The parvenu populists took nearly 29 percent of the vote, giving them 22 seats in Parliament; once the single-mandated portion of legislature (71 seats) is determined on Oct 24, this number is bound to grow significantly. Few doubt that the Labor Party, founded a year ago by Viktor Uspaskich, a businessman from Russia who made his millions selling jarred pickles, will maintain its dominant lead in number of parliamentary seats. Everyone loves a winner, and Lithuanians particularly love someone who is ignored by the political establishment.
This of course puts President Valdas Adamkus, well, in a pickle. He has not hidden his dislike of the ultra-populist approach of the Uspaskich team and even warned voters not to be tempted by fiscally irresponsible promises. The Conservatives, for their part, are livid at the Laborites' victory, while the more centrist alliance of the Social Democrats and Social Liberals, who have ruled the country for the past three years, aren't ruling out a coalition with the victors.
Is a coalition with Labor possible? Prime Minister Algirdas Brazauskas seems to think it is, as long as he remains head of government. To that we can only add that he should keep the Finance Minister as well, since yielding control over the country's revenues to someone from a party that promised a dramatic increase in pensions, the minimum wage and the minimal level of tax-free income is fraught with financial catastrophe.
Otherwise, the buzzword in Lithuania now is "rainbow coalition." This envisages a marriage of right-wing (Homeland Union and the Liberal and Centrist Union) and left-wing (the Social Democrat/Social Liberal coalition) forces in order to keep the Laborites out of power and in the parliamentary opposition. The three groups already have 36 seats, but they would need that many more in single-mandate districts for any rainbow to materialize.

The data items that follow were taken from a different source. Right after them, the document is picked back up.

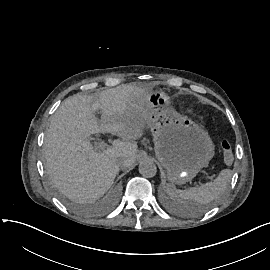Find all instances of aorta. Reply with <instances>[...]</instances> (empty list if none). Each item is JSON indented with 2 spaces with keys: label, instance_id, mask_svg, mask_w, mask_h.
I'll return each instance as SVG.
<instances>
[{
  "label": "aorta",
  "instance_id": "1",
  "mask_svg": "<svg viewBox=\"0 0 270 270\" xmlns=\"http://www.w3.org/2000/svg\"><path fill=\"white\" fill-rule=\"evenodd\" d=\"M139 172L145 178H152L157 173V167L155 163L151 160H142L139 165Z\"/></svg>",
  "mask_w": 270,
  "mask_h": 270
}]
</instances>
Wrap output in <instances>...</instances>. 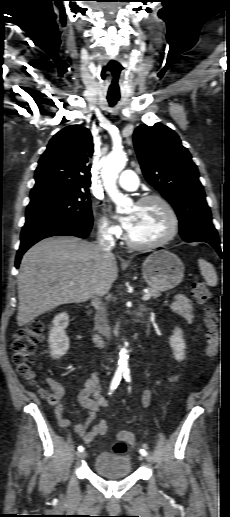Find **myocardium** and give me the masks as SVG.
I'll return each mask as SVG.
<instances>
[{
	"instance_id": "f54148a6",
	"label": "myocardium",
	"mask_w": 230,
	"mask_h": 517,
	"mask_svg": "<svg viewBox=\"0 0 230 517\" xmlns=\"http://www.w3.org/2000/svg\"><path fill=\"white\" fill-rule=\"evenodd\" d=\"M151 202H157L163 207L169 218V228L163 237L149 243L137 242L131 238L128 232H126L125 241L132 248L139 250H151L160 248L168 244L177 235L179 231V217L171 203L163 196L158 194L147 195L139 199L136 205L142 206Z\"/></svg>"
}]
</instances>
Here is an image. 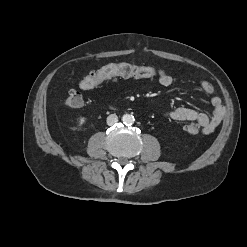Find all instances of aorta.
Instances as JSON below:
<instances>
[{
	"mask_svg": "<svg viewBox=\"0 0 247 247\" xmlns=\"http://www.w3.org/2000/svg\"><path fill=\"white\" fill-rule=\"evenodd\" d=\"M135 119H134V116L133 115H130V114H125L123 115L122 117V122L127 125V126H130L134 123Z\"/></svg>",
	"mask_w": 247,
	"mask_h": 247,
	"instance_id": "obj_1",
	"label": "aorta"
}]
</instances>
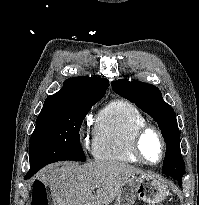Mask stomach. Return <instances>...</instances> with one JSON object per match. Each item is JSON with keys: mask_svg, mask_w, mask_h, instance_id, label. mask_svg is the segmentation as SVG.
<instances>
[{"mask_svg": "<svg viewBox=\"0 0 199 205\" xmlns=\"http://www.w3.org/2000/svg\"><path fill=\"white\" fill-rule=\"evenodd\" d=\"M166 195L167 188L160 180L146 174L136 175L124 181L113 205H133L137 199L159 205Z\"/></svg>", "mask_w": 199, "mask_h": 205, "instance_id": "0dacf381", "label": "stomach"}]
</instances>
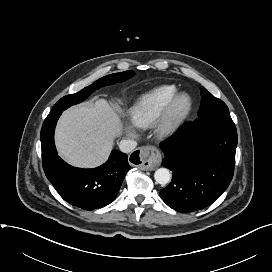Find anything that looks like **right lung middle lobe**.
I'll list each match as a JSON object with an SVG mask.
<instances>
[{
  "label": "right lung middle lobe",
  "mask_w": 272,
  "mask_h": 272,
  "mask_svg": "<svg viewBox=\"0 0 272 272\" xmlns=\"http://www.w3.org/2000/svg\"><path fill=\"white\" fill-rule=\"evenodd\" d=\"M134 74L135 73L133 71H124L122 73H114L104 76L101 79L97 80L93 85L85 87L84 89L75 94L64 96L63 98L58 100V102L51 110V113L63 111L74 104L84 101L95 90L100 89L101 87L106 85L125 81L134 76Z\"/></svg>",
  "instance_id": "dd1d6c3e"
}]
</instances>
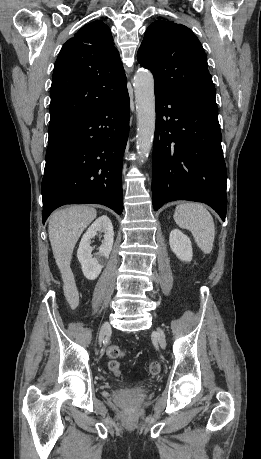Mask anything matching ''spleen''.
I'll use <instances>...</instances> for the list:
<instances>
[{"label": "spleen", "instance_id": "3e777b00", "mask_svg": "<svg viewBox=\"0 0 261 459\" xmlns=\"http://www.w3.org/2000/svg\"><path fill=\"white\" fill-rule=\"evenodd\" d=\"M174 220L180 228L191 231L197 246L203 253L212 252L215 225L210 212L202 204L187 202L177 205Z\"/></svg>", "mask_w": 261, "mask_h": 459}]
</instances>
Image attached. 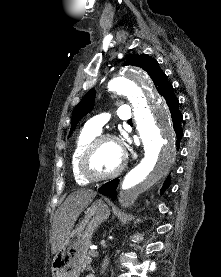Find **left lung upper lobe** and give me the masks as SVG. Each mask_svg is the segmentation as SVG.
Listing matches in <instances>:
<instances>
[{
  "label": "left lung upper lobe",
  "mask_w": 221,
  "mask_h": 277,
  "mask_svg": "<svg viewBox=\"0 0 221 277\" xmlns=\"http://www.w3.org/2000/svg\"><path fill=\"white\" fill-rule=\"evenodd\" d=\"M125 65H134L145 70L152 78L156 89L162 96L164 95L167 88L171 86V84L167 80V76L159 68L157 61L145 54H132L127 59ZM94 101L95 90L91 89L78 103V105L74 108L72 112L71 131L69 136L71 135L72 131L75 129L81 118L93 109Z\"/></svg>",
  "instance_id": "5c2ea615"
}]
</instances>
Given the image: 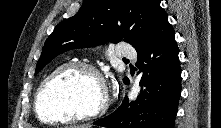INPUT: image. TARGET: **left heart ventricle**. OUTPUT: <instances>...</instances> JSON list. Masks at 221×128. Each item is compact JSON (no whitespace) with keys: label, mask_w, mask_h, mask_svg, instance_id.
Returning <instances> with one entry per match:
<instances>
[{"label":"left heart ventricle","mask_w":221,"mask_h":128,"mask_svg":"<svg viewBox=\"0 0 221 128\" xmlns=\"http://www.w3.org/2000/svg\"><path fill=\"white\" fill-rule=\"evenodd\" d=\"M101 97L96 78L87 71L74 70L47 86L40 107L48 118L66 117L96 107Z\"/></svg>","instance_id":"left-heart-ventricle-1"}]
</instances>
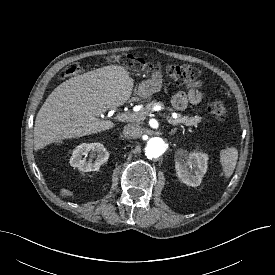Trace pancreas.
Returning <instances> with one entry per match:
<instances>
[{"label":"pancreas","instance_id":"1","mask_svg":"<svg viewBox=\"0 0 275 275\" xmlns=\"http://www.w3.org/2000/svg\"><path fill=\"white\" fill-rule=\"evenodd\" d=\"M156 105H161L160 102H156V101H152L150 102L141 112H140V116L137 120H143L145 115L152 111L153 107H155ZM170 119V121H172V123L174 124H185L186 126H197L201 121L202 118L199 116H182L181 114H178V117L176 119L168 117Z\"/></svg>","mask_w":275,"mask_h":275}]
</instances>
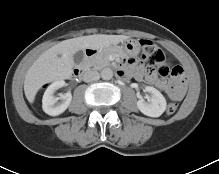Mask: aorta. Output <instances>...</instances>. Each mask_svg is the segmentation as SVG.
I'll list each match as a JSON object with an SVG mask.
<instances>
[{
	"label": "aorta",
	"instance_id": "obj_1",
	"mask_svg": "<svg viewBox=\"0 0 219 174\" xmlns=\"http://www.w3.org/2000/svg\"><path fill=\"white\" fill-rule=\"evenodd\" d=\"M113 77V71L110 68H104L101 71V78L103 80H110Z\"/></svg>",
	"mask_w": 219,
	"mask_h": 174
}]
</instances>
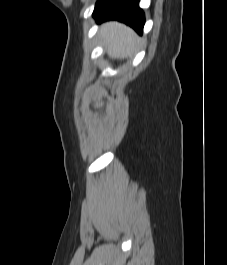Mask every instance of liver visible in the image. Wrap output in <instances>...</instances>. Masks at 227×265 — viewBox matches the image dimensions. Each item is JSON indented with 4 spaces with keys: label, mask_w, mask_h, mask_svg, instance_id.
I'll return each mask as SVG.
<instances>
[{
    "label": "liver",
    "mask_w": 227,
    "mask_h": 265,
    "mask_svg": "<svg viewBox=\"0 0 227 265\" xmlns=\"http://www.w3.org/2000/svg\"><path fill=\"white\" fill-rule=\"evenodd\" d=\"M100 35L104 40L108 55L113 58H125L132 55L140 43V38L132 29L114 21L103 24Z\"/></svg>",
    "instance_id": "liver-1"
}]
</instances>
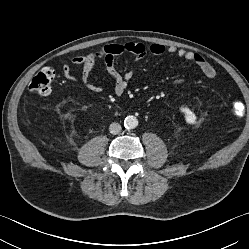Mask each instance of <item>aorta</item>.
Wrapping results in <instances>:
<instances>
[{"label": "aorta", "instance_id": "aorta-1", "mask_svg": "<svg viewBox=\"0 0 249 249\" xmlns=\"http://www.w3.org/2000/svg\"><path fill=\"white\" fill-rule=\"evenodd\" d=\"M138 125V119L131 115V116H127L124 120V126L127 129H134L136 128Z\"/></svg>", "mask_w": 249, "mask_h": 249}]
</instances>
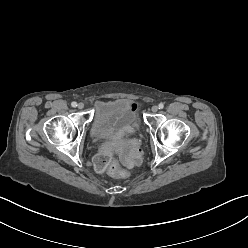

Ideologically, it seems that the two groups could get along. The ruling coalition of Social Democrats/Social Liberals have shown themselves to be quite pro-business, and Lithuania's economic growth - the highest in Europe last year - is the best proof of this. Speaking of the rainbow potential in an interview this week, President Adamkus said, "I am convinced that there may be such unpredictable situations in Lithuania. Those who are not on speaking terms with each other today and even deny such possibilities may surprise us." The question is whether the two sides can put to rest the bitter accusations of corruption that have tarnished Lithuanian politics this year.
But the president hinted as to where his personal preference lies. "We all make mistakes in our lives. In my opinion, the current government has made some as well. However, I admit that it is an efficient government, which has done a lot to retain Lithuania's stability, and created a favorable environment for its economic life," he told the Kauno Diena daily. "If the prime minister has authorization, if he has an opportunity to get sufficient approval in the Seimas for a stable government, I would certainly decide [to appoint Brazauskas]."